What is expected. Pull out the full passage below on Safecast's radiation monitoring and reproduce it word for word, leaving the records aside.

Source document.
Withe a week after the March 11, 2011 earthquake hit Japan, the greatest to ever hit Japan, Safecast was born as a volunteer group dedicated to open-platform radiation monitoring in the country and worldwide; in addition to over 15880 dead in the Tsunami and quake, the tsunami caused level 7 meltdowns at three reactors in the Fukushima Daiichi Nuclear Power Plant complex, necessitating evacuating hundreds of thousands of residents, as at least three nuclear reactors exploded due to hydrogen gas that breached outer containment buildings after cooling system failure.   When residents were asked to evacuate who dwelled within a 20 km radius of the Fukushima Daiichi Nuclear Power Plant, the United States government urged American citizens evacuate who lived within a radius up to 80 km (50 mi) of the plant to evacuate.  This rose questions about the dispersal of radiation from the plant, and deeper questions arose about the safety of returning within a set zone, or the need to demarcate an no-entry zone around the closed plant.

The rapid measurement of radiation distributions not only gained wide demand but provided as of July 2012, Safecast includes some 3,500,000 data points that collect radiation levels, and provided a new mode of sharing information about dangerous levels of radiation.  In ways that capitalize on how the internet allows a massive amount of data to be uploaded from numerous points around the world, Safecast exploits a model of data-sharing on its open platform, offering different models to visualize their relation to each other:  Safecast allows the possibility to visualize the maps against a road-map, topographic map, and map of local population distributions, so that they can better understand their relation to the readings that they’ve collated on line.

The process of massing data is what makes Safecast such a pioneer in creating a large range of readings that can promise a more comprehensive picture of radiation distribution than the uneven distributions that isolated readers might allow.  The Safecast team hopes and promises to improve upon their readings by designing and promoting a new Geiger counter, and has made available the handy workhorse bGeigie, although the cost of $1000/apiece and the time-consuming nature of their assembly is a major obstacle they’re trying to confront. The smaller and handier Geigier Nano Kit creates a dandy device you can easily carry, affix to your car, and whose measurements are easily uploaded to the Safecast website:

IMG_7008

The DIY glee of presenting the tool to measure radiation levels with one’s own mini-Geiger is part of the excitement with which Safecast promises to provide a new map of Japan’s safely habitable land.  The excitement also derives from a belief in the possibility of “empowering” people to measure and compile data about their environments, rather than trust a map that is assembled by “experts” or official sources who have not been that forthcoming with data-measurements by themselves.  The above smile also reflects the vertiginous success of Safecast in distributing its bGeigei, and the boast to have amassed an open-sourced database for open access.

Stored records.
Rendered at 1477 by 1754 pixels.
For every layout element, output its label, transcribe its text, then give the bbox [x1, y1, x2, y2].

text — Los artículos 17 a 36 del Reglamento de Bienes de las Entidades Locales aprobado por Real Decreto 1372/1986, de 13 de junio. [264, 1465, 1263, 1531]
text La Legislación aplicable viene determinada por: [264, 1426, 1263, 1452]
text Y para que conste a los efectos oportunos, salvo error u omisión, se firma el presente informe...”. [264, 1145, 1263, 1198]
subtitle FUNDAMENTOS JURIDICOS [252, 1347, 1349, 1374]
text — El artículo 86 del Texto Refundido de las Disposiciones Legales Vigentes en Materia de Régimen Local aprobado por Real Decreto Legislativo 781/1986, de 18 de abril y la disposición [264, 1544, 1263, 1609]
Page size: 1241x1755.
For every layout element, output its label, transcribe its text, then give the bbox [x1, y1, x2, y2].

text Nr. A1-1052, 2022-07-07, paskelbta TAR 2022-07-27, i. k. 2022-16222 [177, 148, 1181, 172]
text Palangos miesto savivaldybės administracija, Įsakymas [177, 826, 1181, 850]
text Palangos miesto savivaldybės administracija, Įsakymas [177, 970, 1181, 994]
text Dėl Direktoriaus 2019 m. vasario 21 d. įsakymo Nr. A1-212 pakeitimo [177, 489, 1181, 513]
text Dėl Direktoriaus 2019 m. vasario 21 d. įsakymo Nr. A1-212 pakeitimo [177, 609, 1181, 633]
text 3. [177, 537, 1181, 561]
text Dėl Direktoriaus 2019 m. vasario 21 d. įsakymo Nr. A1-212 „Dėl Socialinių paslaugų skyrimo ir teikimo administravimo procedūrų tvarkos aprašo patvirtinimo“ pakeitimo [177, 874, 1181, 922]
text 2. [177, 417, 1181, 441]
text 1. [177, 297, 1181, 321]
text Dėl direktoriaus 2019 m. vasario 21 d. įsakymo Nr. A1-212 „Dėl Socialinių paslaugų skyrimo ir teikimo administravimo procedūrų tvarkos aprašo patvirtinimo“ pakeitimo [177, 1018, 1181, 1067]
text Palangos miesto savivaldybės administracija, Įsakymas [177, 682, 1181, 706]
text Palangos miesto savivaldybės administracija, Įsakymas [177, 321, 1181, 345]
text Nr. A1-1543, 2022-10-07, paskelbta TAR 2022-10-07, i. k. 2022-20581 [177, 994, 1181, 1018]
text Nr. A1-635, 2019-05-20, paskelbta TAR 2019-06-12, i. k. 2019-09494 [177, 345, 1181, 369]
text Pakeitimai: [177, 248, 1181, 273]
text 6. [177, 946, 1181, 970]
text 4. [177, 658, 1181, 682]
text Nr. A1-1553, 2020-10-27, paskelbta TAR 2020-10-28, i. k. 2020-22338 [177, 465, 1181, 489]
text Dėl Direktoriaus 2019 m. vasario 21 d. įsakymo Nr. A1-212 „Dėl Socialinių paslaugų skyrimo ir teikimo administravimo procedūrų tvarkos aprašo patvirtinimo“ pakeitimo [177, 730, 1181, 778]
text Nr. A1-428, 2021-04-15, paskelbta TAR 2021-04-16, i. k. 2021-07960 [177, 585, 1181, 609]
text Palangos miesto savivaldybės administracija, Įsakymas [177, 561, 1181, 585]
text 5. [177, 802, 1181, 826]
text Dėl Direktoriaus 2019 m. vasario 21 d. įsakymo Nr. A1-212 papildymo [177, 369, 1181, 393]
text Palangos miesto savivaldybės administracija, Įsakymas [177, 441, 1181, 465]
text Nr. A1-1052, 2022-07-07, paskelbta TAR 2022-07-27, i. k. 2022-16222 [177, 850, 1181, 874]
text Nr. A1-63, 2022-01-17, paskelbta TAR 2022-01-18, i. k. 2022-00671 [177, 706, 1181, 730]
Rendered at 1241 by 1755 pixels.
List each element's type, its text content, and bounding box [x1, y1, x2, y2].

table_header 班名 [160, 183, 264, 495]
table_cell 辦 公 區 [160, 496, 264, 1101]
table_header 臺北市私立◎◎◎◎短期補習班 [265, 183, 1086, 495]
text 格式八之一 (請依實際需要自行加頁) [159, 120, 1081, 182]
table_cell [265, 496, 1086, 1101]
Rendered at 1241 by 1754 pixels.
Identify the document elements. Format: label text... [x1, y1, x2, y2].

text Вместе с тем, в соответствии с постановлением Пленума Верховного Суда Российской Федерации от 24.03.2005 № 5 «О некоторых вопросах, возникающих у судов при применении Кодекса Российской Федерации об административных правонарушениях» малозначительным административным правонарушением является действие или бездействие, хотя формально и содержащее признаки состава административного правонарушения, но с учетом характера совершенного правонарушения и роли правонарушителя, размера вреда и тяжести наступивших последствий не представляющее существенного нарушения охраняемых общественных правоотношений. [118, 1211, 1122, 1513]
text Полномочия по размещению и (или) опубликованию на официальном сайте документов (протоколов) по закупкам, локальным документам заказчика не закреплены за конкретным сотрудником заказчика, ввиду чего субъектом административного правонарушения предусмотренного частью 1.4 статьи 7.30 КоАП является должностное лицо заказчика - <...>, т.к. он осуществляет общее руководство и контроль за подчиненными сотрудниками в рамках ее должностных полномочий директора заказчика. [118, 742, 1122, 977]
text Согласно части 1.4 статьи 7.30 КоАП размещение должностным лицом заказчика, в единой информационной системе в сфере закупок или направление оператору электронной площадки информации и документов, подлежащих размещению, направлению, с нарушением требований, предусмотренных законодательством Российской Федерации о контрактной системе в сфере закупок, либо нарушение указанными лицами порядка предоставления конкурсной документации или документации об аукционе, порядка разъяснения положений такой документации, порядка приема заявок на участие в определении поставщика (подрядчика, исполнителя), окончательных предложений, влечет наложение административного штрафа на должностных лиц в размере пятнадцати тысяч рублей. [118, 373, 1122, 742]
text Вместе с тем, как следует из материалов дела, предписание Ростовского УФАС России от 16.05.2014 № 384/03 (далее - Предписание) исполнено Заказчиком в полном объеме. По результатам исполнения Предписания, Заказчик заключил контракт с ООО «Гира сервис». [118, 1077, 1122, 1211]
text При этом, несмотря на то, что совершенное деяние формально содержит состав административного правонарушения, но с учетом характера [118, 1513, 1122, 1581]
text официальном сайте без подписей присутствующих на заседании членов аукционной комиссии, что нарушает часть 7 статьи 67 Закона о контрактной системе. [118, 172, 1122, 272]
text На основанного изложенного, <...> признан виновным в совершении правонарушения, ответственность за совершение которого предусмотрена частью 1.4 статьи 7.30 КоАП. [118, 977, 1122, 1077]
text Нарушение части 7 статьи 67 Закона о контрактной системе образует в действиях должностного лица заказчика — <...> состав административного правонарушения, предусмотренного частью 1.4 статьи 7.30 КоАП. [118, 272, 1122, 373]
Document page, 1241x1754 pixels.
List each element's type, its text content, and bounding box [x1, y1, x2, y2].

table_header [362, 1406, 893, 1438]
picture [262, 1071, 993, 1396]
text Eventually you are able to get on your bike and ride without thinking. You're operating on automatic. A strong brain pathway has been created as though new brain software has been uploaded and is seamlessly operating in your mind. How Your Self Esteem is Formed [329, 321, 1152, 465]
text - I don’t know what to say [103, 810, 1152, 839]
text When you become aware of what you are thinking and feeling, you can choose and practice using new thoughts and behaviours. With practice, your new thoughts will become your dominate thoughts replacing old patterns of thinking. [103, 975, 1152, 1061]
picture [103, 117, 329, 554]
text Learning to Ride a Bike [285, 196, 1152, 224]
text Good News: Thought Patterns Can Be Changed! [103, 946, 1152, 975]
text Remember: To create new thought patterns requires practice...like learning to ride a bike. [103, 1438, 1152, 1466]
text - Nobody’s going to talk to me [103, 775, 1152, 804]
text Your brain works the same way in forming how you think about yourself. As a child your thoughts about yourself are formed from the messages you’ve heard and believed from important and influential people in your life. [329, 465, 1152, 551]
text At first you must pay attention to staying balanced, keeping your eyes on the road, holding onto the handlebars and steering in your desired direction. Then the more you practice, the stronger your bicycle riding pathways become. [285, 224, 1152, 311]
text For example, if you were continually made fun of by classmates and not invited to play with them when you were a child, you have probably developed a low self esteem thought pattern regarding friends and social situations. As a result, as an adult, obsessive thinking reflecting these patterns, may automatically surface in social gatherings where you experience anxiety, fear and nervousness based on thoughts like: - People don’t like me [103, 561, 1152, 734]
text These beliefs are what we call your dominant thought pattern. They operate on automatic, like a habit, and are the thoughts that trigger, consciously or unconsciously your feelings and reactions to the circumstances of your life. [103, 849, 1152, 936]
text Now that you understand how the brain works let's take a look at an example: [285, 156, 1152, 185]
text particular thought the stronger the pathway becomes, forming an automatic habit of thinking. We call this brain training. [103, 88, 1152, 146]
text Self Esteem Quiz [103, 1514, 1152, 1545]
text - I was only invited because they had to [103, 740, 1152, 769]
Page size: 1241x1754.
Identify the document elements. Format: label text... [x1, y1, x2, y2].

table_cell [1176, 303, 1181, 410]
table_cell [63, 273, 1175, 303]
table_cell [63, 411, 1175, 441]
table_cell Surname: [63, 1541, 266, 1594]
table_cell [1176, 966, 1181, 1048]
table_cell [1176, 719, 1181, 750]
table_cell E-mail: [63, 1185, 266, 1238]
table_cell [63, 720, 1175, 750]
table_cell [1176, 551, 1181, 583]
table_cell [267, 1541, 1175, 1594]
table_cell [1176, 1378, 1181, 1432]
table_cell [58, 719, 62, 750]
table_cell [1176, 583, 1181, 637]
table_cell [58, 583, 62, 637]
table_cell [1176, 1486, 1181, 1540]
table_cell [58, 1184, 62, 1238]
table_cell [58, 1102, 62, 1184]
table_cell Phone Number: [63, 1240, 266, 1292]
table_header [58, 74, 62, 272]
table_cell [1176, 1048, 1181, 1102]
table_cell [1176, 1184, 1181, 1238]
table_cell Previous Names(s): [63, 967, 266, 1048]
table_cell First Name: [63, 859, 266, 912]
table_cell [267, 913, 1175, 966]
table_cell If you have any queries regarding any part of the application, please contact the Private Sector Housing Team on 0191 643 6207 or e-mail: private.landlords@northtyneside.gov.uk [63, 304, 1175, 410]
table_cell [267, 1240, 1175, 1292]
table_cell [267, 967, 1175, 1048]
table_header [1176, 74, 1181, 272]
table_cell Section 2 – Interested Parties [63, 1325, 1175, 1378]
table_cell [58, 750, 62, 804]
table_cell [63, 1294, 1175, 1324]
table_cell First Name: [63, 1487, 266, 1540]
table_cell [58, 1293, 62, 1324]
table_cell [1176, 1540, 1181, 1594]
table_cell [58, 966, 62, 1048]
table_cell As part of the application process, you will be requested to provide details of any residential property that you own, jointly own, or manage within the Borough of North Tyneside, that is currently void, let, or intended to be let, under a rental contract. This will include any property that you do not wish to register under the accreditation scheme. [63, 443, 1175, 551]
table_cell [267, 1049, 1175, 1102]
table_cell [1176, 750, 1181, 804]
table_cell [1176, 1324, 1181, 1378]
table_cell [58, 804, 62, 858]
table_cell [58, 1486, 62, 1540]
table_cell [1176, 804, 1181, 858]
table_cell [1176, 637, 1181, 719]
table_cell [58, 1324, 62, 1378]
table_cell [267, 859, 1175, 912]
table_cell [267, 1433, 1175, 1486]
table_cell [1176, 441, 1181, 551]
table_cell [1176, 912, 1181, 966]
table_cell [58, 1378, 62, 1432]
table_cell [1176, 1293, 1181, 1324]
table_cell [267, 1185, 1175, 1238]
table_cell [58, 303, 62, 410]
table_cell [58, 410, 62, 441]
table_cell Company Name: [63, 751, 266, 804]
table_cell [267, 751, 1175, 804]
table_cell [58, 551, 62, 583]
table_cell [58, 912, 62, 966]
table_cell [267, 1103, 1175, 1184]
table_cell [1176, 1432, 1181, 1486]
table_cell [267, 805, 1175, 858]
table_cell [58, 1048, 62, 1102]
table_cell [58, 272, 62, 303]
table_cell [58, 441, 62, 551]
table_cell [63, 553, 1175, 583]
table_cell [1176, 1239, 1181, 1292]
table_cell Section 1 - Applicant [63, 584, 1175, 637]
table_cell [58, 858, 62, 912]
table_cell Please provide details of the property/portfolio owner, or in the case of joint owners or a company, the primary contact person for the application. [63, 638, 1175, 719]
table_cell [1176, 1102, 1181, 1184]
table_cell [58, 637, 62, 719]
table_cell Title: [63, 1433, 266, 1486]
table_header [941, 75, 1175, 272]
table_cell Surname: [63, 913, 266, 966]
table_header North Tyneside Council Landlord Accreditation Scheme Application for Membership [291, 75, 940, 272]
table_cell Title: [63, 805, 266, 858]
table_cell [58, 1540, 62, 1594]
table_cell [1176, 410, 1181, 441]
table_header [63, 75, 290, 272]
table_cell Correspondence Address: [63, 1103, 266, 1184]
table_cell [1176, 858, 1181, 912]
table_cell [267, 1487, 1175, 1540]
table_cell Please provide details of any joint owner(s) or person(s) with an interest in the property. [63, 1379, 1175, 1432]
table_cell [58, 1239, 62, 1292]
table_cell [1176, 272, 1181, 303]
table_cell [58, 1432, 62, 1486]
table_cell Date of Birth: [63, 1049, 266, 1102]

Task answer.
Withe a week after the March 11, 2011 earthquake hit Japan, the greatest to ever hit Japan, Safecast was born as a volunteer group dedicated to open-platform radiation monitoring in the country and worldwide; in addition to over 15880 dead in the Tsunami and quake, the tsunami caused level 7 meltdowns at three reactors in the Fukushima Daiichi Nuclear Power Plant complex, necessitating evacuating hundreds of thousands of residents, as at least three nuclear reactors exploded due to hydrogen gas that breached outer containment buildings after cooling system failure.   When residents were asked to evacuate who dwelled within a 20 km radius of the Fukushima Daiichi Nuclear Power Plant, the United States government urged American citizens evacuate who lived within a radius up to 80 km (50 mi) of the plant to evacuate.  This rose questions about the dispersal of radiation from the plant, and deeper questions arose about the safety of returning within a set zone, or the need to demarcate an no-entry zone around the closed plant.

The rapid measurement of radiation distributions not only gained wide demand but provided as of July 2012, Safecast includes some 3,500,000 data points that collect radiation levels, and provided a new mode of sharing information about dangerous levels of radiation.  In ways that capitalize on how the internet allows a massive amount of data to be uploaded from numerous points around the world, Safecast exploits a model of data-sharing on its open platform, offering different models to visualize their relation to each other:  Safecast allows the possibility to visualize the maps against a road-map, topographic map, and map of local population distributions, so that they can better understand their relation to the readings that they’ve collated on line.

The process of massing data is what makes Safecast such a pioneer in creating a large range of readings that can promise a more comprehensive picture of radiation distribution than the uneven distributions that isolated readers might allow.  The Safecast team hopes and promises to improve upon their readings by designing and promoting a new Geiger counter, and has made available the handy workhorse bGeigie, although the cost of $1000/apiece and the time-consuming nature of their assembly is a major obstacle they’re trying to confront. The smaller and handier Geigier Nano Kit creates a dandy device you can easily carry, affix to your car, and whose measurements are easily uploaded to the Safecast website:

IMG_7008

The DIY glee of presenting the tool to measure radiation levels with one’s own mini-Geiger is part of the excitement with which Safecast promises to provide a new map of Japan’s safely habitable land.  The excitement also derives from a belief in the possibility of “empowering” people to measure and compile data about their environments, rather than trust a map that is assembled by “experts” or official sources who have not been that forthcoming with data-measurements by themselves.  The above smile also reflects the vertiginous success of Safecast in distributing its bGeigei, and the boast to have amassed an open-sourced database for open access.